**GIVEN INSTRUCTION**
Retype every line of the listing below character for character, leaving the pictures out.

**PROVIDED ENTRIES**
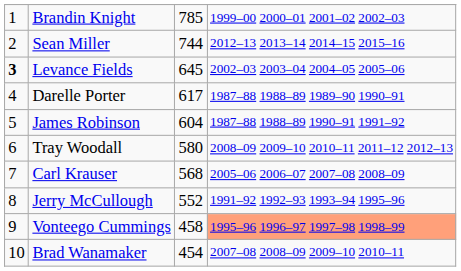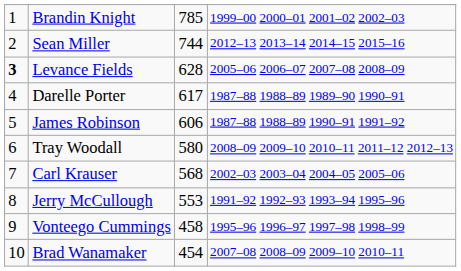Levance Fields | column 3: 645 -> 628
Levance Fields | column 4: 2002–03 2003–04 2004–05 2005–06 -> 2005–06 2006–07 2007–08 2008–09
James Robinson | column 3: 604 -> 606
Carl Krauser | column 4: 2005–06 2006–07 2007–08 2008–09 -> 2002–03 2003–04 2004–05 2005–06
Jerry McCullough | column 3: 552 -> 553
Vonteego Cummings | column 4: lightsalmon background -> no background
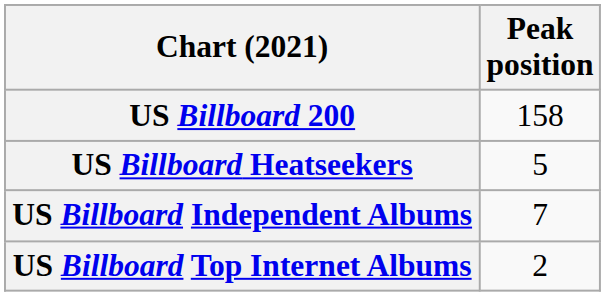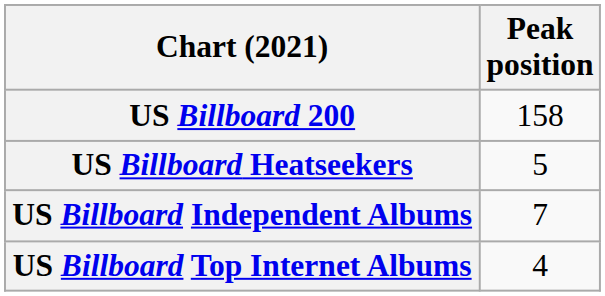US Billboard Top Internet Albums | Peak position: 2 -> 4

**OUTPUT BELOW**
Levance Fields | column 3: 645 -> 628
Levance Fields | column 4: 2002–03 2003–04 2004–05 2005–06 -> 2005–06 2006–07 2007–08 2008–09
James Robinson | column 3: 604 -> 606
Carl Krauser | column 4: 2005–06 2006–07 2007–08 2008–09 -> 2002–03 2003–04 2004–05 2005–06
Jerry McCullough | column 3: 552 -> 553
Vonteego Cummings | column 4: lightsalmon background -> no background
US Billboard Top Internet Albums | Peak position: 2 -> 4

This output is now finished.